• The task:
From the listing below, pull out every line that contains the string "hors".

** Start of Rows **

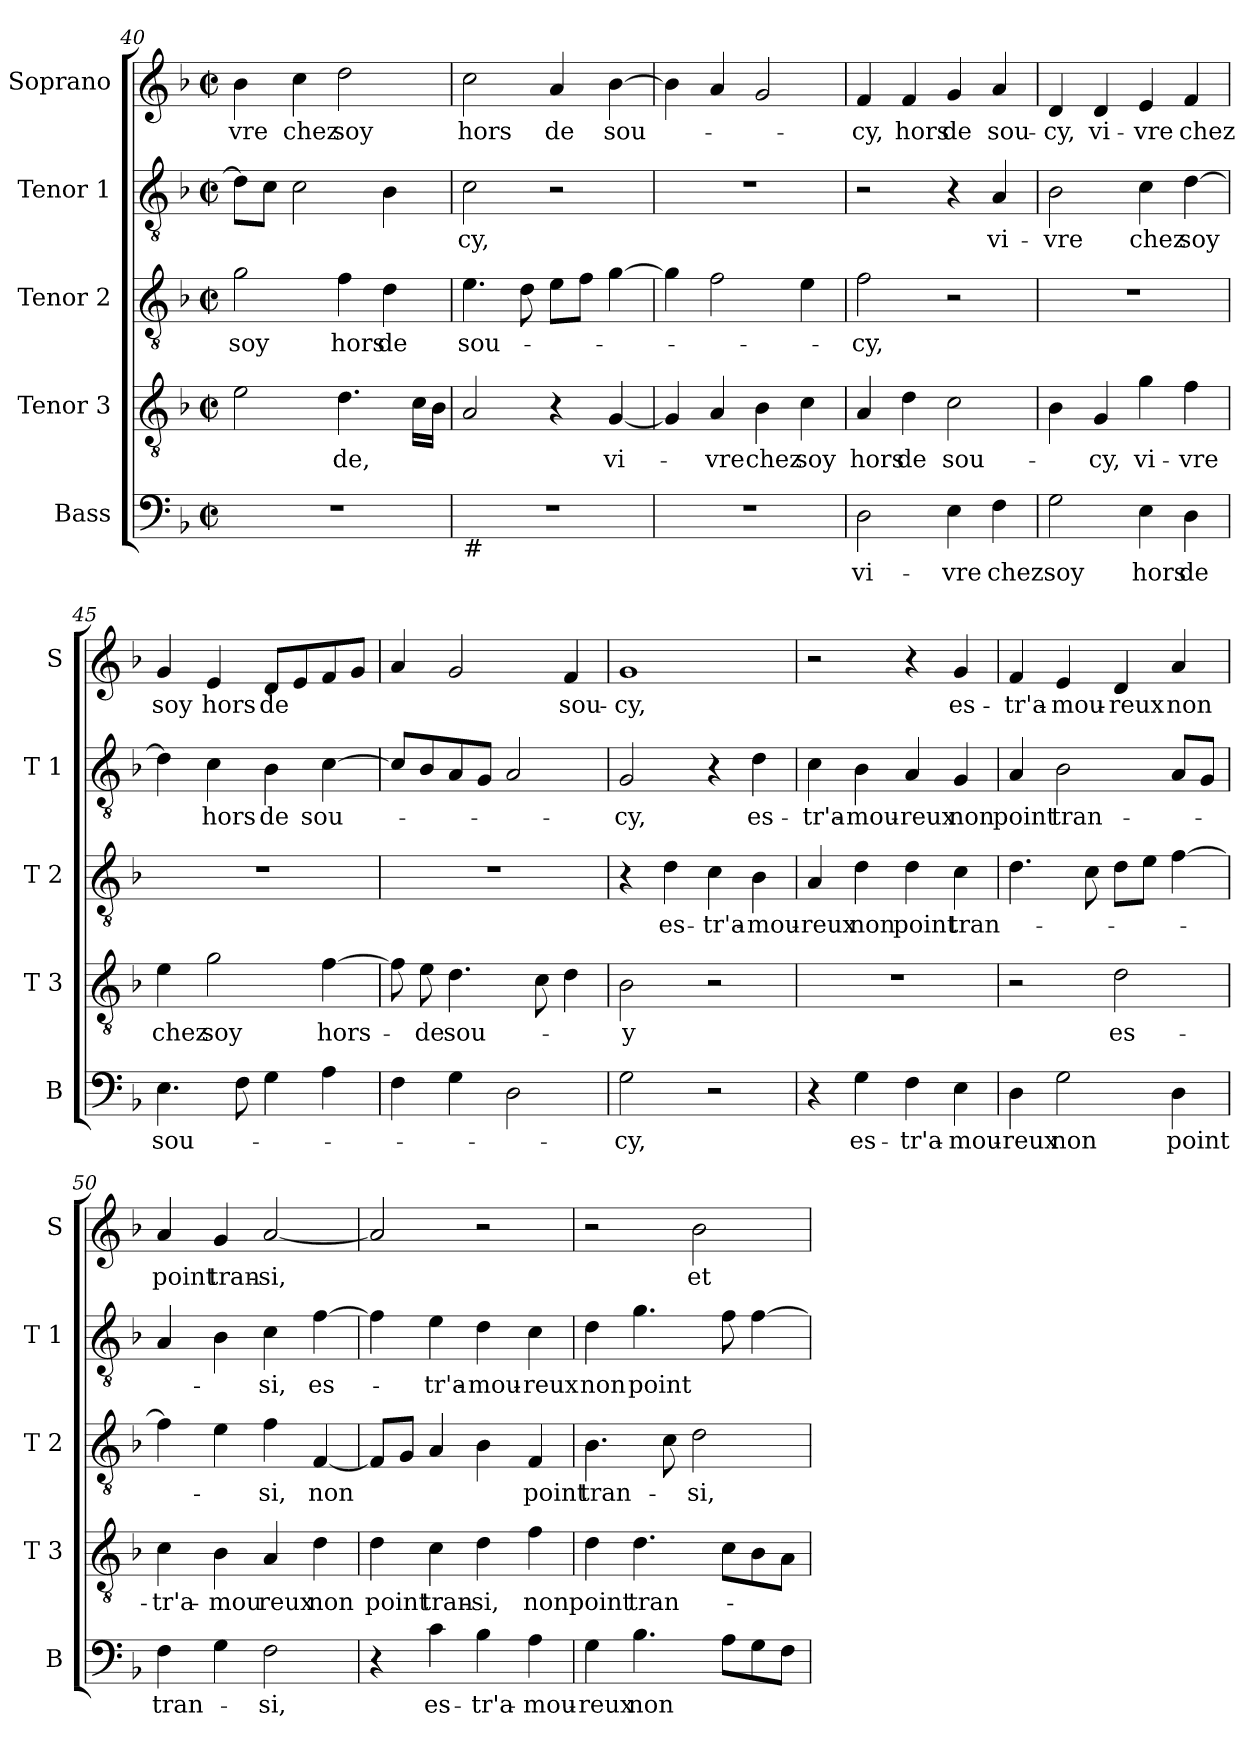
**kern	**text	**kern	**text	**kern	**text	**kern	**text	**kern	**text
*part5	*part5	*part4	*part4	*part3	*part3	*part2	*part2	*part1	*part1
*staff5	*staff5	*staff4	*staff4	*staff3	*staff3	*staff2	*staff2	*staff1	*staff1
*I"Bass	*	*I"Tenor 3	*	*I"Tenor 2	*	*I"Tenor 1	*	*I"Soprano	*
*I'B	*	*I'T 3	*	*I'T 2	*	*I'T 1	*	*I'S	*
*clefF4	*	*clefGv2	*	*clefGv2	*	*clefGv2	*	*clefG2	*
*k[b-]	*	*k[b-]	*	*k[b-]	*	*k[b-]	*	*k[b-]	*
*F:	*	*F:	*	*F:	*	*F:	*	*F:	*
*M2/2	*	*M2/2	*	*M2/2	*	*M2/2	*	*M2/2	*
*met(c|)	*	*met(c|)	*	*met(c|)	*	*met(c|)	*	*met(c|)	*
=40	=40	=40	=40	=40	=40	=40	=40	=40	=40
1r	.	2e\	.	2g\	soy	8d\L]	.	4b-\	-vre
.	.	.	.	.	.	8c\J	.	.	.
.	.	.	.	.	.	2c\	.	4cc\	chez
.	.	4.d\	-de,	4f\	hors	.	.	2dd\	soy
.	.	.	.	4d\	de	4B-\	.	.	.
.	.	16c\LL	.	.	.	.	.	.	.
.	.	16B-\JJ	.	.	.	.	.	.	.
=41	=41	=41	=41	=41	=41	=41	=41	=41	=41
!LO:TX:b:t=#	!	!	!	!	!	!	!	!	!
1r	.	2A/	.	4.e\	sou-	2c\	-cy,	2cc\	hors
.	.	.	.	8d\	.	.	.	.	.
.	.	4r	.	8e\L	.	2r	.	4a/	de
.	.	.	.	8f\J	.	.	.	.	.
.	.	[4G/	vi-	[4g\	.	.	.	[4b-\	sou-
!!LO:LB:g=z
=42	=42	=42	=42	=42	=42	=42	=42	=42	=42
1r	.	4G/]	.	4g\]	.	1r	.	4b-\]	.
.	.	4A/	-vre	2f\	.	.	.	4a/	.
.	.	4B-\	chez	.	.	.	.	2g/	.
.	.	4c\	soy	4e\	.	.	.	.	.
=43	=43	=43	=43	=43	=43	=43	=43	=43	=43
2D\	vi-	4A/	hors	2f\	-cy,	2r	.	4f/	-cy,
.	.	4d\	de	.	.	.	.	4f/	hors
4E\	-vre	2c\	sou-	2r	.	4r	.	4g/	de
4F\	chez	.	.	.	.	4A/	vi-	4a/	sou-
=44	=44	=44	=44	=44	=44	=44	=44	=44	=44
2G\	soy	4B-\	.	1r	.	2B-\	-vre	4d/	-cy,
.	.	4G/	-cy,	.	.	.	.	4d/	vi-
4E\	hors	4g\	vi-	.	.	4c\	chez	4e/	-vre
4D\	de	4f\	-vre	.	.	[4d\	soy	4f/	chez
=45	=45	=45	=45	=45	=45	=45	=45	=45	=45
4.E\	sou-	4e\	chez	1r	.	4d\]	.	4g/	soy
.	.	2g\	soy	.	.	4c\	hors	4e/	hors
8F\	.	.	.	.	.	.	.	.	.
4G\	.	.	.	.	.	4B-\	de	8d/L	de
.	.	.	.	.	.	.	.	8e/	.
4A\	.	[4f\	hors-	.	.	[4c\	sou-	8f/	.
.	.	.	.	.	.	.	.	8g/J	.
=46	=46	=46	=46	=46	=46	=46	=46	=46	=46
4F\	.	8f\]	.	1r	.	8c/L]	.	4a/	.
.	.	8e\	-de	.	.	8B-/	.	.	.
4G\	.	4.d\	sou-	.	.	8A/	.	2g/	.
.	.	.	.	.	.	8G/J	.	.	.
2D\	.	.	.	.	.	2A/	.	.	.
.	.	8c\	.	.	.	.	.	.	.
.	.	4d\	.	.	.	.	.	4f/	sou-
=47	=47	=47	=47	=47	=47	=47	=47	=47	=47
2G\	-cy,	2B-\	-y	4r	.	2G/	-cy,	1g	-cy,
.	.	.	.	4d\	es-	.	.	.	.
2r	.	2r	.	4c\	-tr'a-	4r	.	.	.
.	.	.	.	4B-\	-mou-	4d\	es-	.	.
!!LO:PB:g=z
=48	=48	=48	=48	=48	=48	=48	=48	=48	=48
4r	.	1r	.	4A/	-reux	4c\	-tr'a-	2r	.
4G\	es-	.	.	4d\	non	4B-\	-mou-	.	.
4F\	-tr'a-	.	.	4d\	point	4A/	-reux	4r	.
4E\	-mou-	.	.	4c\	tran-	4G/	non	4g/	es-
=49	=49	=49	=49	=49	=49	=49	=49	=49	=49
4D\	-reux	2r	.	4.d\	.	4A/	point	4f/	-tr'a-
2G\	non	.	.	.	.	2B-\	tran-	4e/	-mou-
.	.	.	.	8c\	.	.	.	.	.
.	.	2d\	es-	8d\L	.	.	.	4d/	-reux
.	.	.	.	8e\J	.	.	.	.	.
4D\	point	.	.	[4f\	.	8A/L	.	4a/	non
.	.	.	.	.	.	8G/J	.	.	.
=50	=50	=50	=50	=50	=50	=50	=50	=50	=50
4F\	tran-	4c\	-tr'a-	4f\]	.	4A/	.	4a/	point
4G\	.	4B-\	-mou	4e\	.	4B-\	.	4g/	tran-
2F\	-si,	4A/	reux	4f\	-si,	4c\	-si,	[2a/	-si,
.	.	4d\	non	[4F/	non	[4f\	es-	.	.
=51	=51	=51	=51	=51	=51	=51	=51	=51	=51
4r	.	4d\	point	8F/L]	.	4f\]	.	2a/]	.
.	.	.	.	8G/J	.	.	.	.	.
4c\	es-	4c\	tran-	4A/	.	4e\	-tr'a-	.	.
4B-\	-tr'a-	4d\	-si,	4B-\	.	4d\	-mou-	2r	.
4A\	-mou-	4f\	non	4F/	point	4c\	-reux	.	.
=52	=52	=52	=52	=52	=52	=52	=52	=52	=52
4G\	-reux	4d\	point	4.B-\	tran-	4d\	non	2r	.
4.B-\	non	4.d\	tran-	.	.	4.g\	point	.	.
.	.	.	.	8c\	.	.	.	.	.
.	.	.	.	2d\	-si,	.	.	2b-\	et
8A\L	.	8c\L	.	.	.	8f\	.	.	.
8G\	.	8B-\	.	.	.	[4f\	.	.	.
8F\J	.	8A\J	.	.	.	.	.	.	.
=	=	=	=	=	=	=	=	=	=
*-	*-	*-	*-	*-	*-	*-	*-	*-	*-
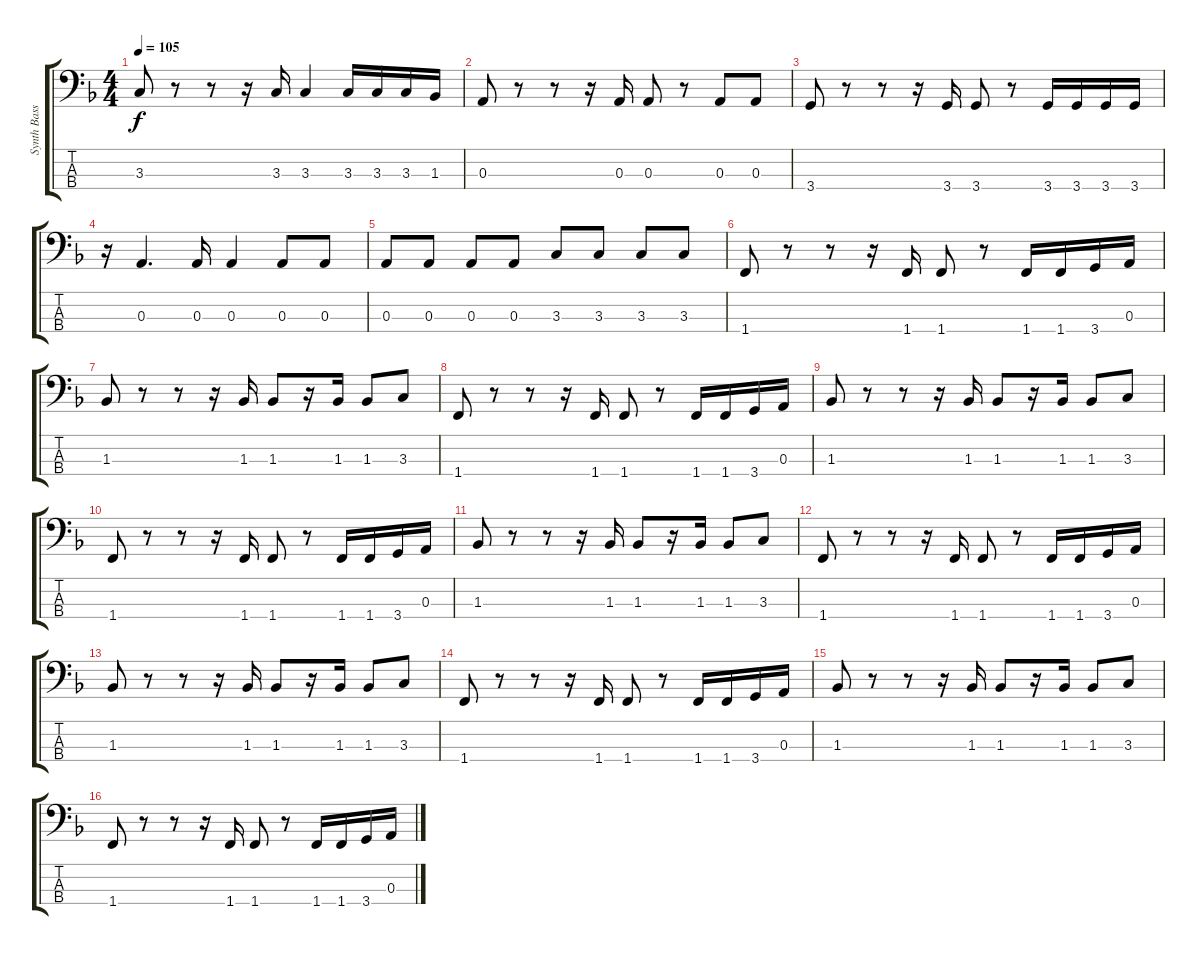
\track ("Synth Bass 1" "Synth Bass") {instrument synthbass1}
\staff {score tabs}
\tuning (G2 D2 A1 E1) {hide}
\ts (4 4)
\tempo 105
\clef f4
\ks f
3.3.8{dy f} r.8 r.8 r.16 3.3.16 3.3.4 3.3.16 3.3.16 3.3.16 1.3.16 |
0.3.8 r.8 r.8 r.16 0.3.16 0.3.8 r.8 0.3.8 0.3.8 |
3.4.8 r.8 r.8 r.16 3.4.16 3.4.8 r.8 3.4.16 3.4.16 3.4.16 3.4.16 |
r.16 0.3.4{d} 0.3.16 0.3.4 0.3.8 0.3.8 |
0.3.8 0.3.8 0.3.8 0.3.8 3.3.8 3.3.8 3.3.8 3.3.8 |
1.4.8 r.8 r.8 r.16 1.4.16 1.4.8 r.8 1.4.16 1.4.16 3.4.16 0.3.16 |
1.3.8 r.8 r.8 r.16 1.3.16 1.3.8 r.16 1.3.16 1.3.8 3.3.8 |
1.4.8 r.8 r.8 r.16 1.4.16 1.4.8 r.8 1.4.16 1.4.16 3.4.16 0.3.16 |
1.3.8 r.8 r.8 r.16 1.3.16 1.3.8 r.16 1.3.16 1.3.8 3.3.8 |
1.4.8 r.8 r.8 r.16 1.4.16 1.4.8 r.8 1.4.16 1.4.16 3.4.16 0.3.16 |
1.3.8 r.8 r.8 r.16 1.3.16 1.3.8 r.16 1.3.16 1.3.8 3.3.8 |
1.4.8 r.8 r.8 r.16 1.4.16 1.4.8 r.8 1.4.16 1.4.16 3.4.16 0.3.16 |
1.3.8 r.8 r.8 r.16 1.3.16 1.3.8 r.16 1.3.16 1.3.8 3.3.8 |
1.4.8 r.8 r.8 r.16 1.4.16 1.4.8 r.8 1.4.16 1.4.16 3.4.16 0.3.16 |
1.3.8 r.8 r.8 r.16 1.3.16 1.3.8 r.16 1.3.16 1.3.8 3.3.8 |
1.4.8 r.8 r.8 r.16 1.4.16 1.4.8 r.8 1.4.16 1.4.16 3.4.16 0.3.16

** End of Rows **

• Solution below:
.	.	4.d\	-de,	4f\	hors	.	.	2dd\	soy
1r	.	2A/	.	4.e\	sou-	2c\	-cy,	2cc\	hors
2D\	vi-	4A/	hors	2f\	-cy,	2r	.	4f/	-cy,
.	.	4d\	de	.	.	.	.	4f/	hors
4E\	hors	4g\	vi-	.	.	4c\	chez	4e/	-vre
.	.	2g\	soy	.	.	4c\	hors	4e/	hors
4A\	.	[4f\	hors-	.	.	[4c\	sou-	8f/	.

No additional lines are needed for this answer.